Recognizing Emotional States Using Speech Information.

Journal: Advances in experimental medicine and biology
Published Date:

Abstract

Emotion recognition plays an important role in several applications, such as human computer interaction and understanding affective state of users in certain tasks, e.g., within a learning process, monitoring of elderly, interactive entertainment etc. It may be based upon several modalities, e.g., by analyzing facial expressions and/or speech, using electroencephalograms, electrocardiograms etc. In certain applications the only available modality is the user's (speaker's) voice. In this paper we aim to analyze speakers' emotions based solely on paralinguistic information, i.e., not depending on the linguistic aspect of speech. We compare two machine learning approaches, namely a Convolutional Neural Network and a Support Vector Machine. The former is trained using raw speech information, while the latter is trained on a set of extracted low-level features.
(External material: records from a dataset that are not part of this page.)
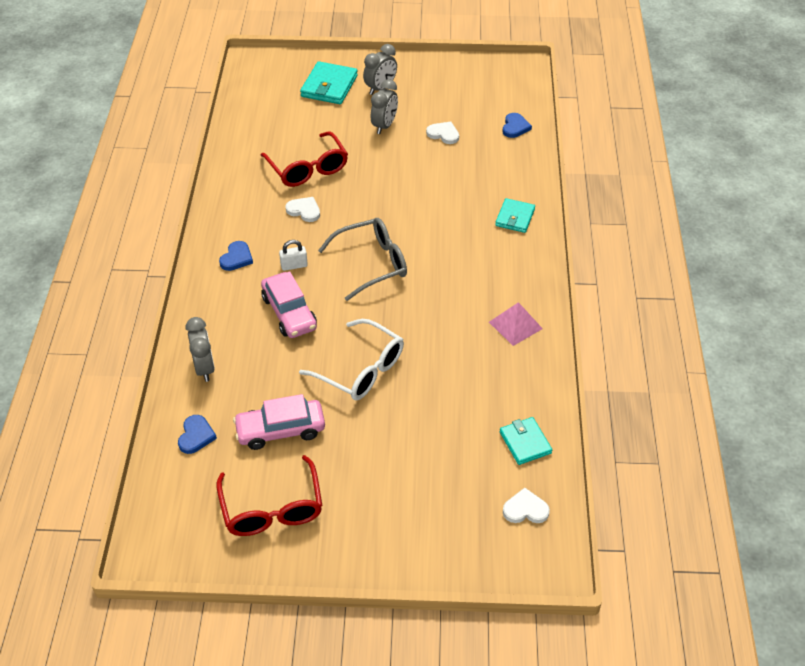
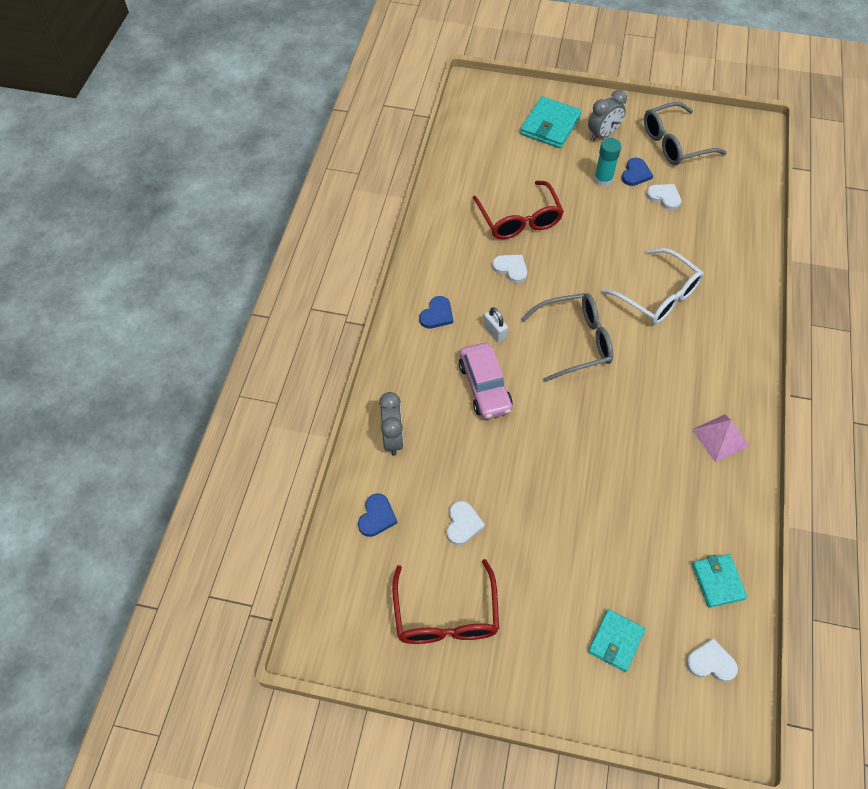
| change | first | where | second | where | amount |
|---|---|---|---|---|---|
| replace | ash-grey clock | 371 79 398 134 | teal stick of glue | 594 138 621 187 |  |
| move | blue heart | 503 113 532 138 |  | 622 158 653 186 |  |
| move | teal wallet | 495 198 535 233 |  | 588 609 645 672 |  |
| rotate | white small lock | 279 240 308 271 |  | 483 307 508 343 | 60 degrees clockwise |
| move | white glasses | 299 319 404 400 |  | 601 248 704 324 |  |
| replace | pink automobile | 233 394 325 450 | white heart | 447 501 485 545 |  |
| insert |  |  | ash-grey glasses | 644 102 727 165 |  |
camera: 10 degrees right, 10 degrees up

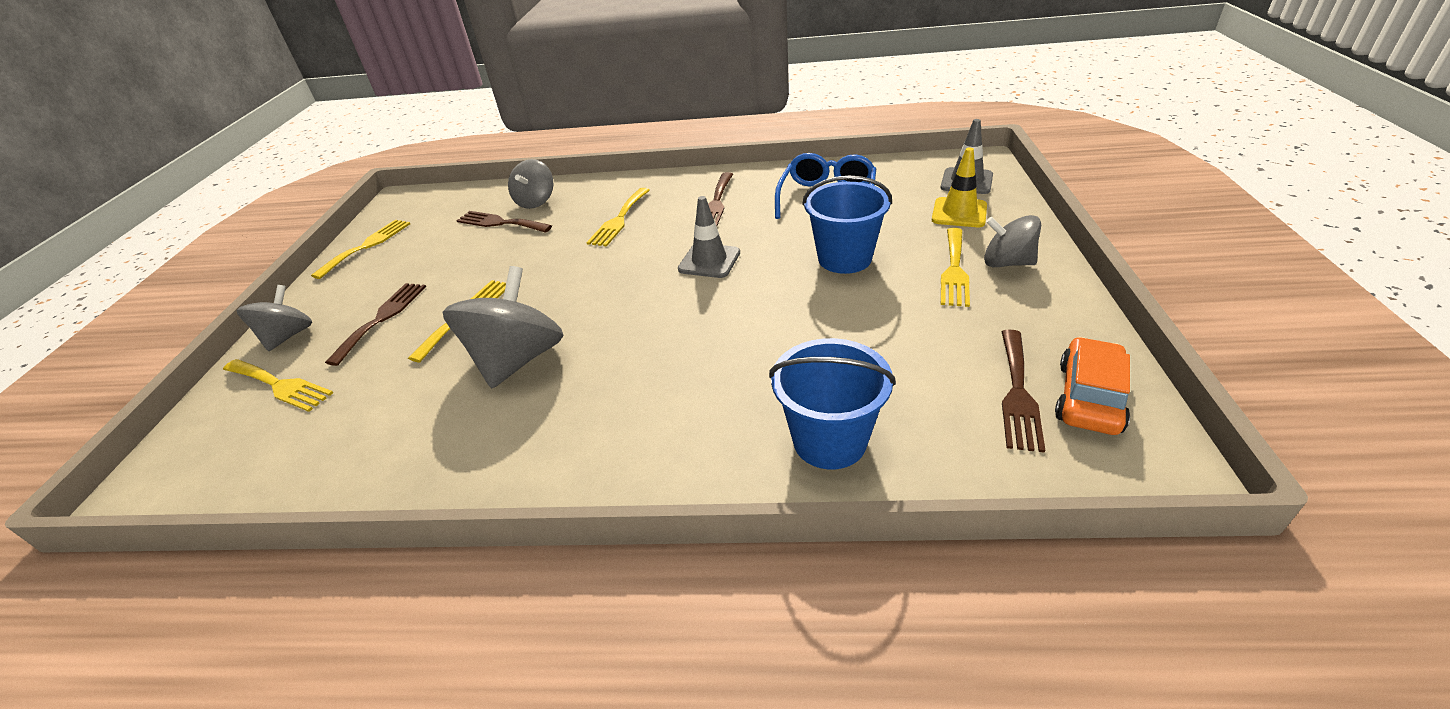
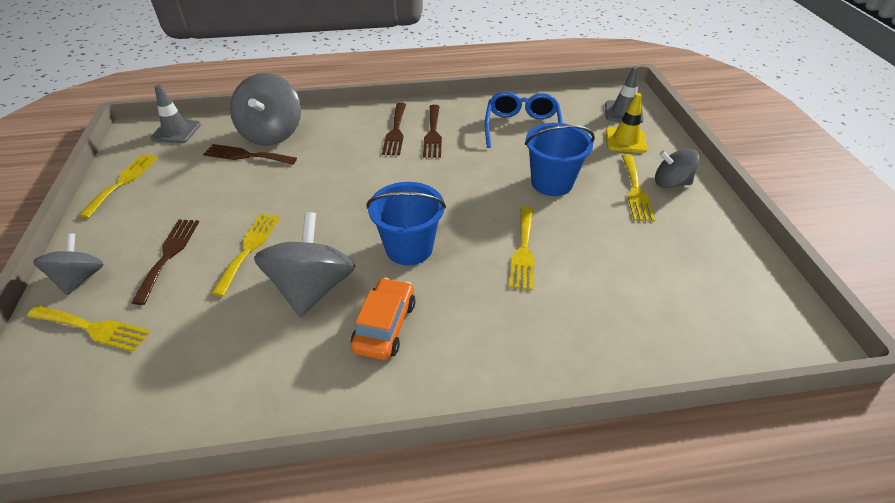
| change | first | where | second | where | amount |
|---|---|---|---|---|---|
| resize | ash-grey whirligig | 508 159 553 209 |  | 230 73 301 146 | x1.63 |
| move | yellow table fork | 586 188 650 247 |  | 509 206 535 290 |  |
| move | ash-grey road cone | 678 196 740 278 |  | 150 84 201 144 |  |
| move | russet table fork | 1001 329 1045 453 |  | 382 103 406 155 |  |
| move | bright orange automobile | 1055 337 1130 435 |  | 351 278 415 360 |  |
| move | blue sand bucket | 769 338 896 469 |  | 367 182 446 266 |  |
camera: 15 degrees left, 5 degrees up

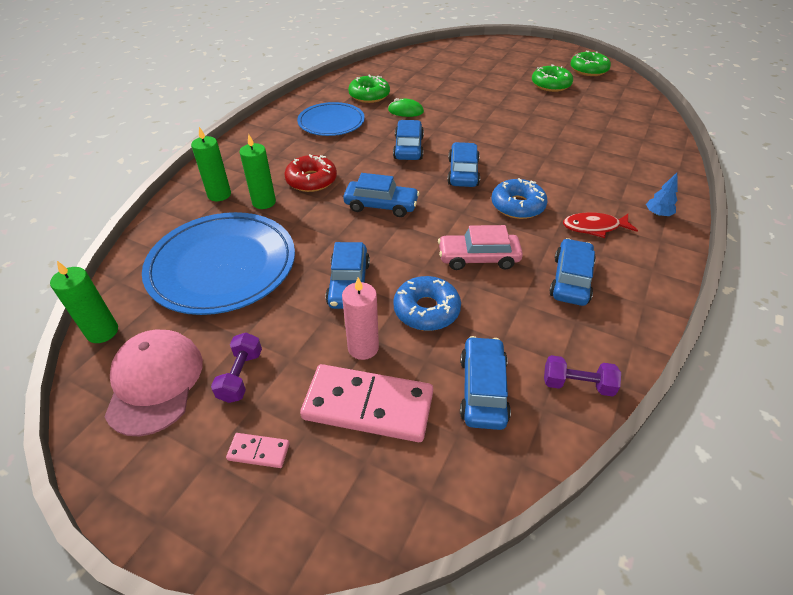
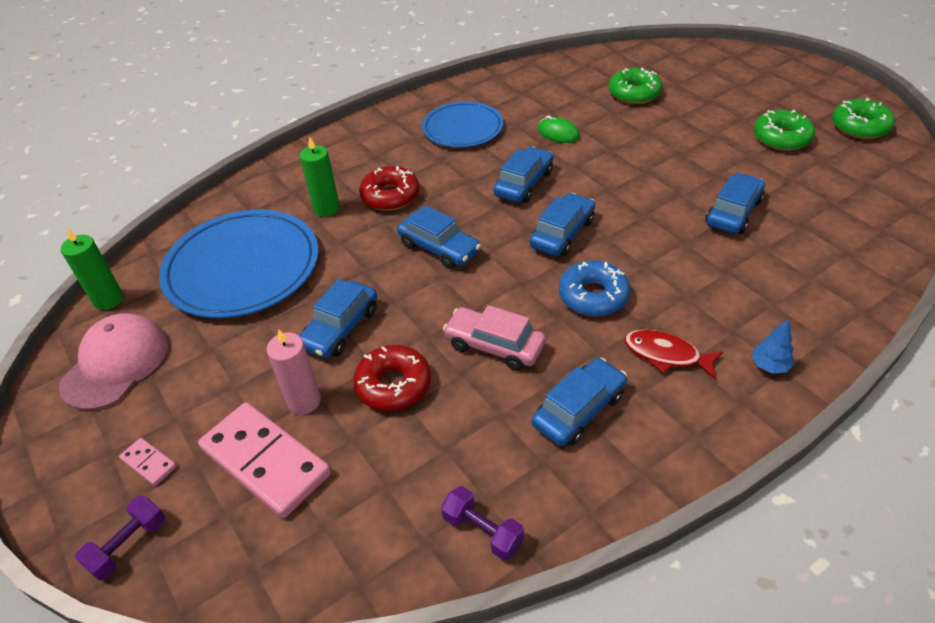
| change | first | where | second | where | amount |
|---|---|---|---|---|---|
| move | leaf-green glazed donut | 348 75 390 103 |  | 609 67 662 104 |  |
| delete | leaf-green wax candle | 191 127 231 201 |  |  |  |
| recolor | blue glazed donut | 393 276 461 331 | crimson glazed donut | 353 345 431 411 |  |
| move | purple hand weight | 211 333 262 403 |  | 75 495 165 581 |  |
| move | blue automobile | 460 336 511 430 |  | 706 173 765 234 |  |
camera: 30 degrees right, 0 degrees up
Aiming to provide a multilingual approach, training and testing datasets contain speech from different languages.

Authors

  • Michalis Papakostas
    Computer Science and Engineering Department, University of Texas at Arlington, Arlington, TX, USA.
  • Giorgos Siantikos
    Institute of Informatics and Telecommunications, National Center for Scientific Research-"Demokritos", Athens, Greece.
  • Theodoros Giannakopoulos
    Institute of Informatics and Telecommunications, National Center for Scientific Research-"Demokritos", Athens, Greece.
  • Evaggelos Spyrou
    Institute of Informatics and Telecommunications, National Center for Scientific Research-"Demokritos", Athens, Greece. espyrou@iit.demokritos.gr.
  • Dimitris Sgouropoulos
    Institute of Informatics and Telecommunications, National Center for Scientific Research-"Demokritos", Athens, Greece.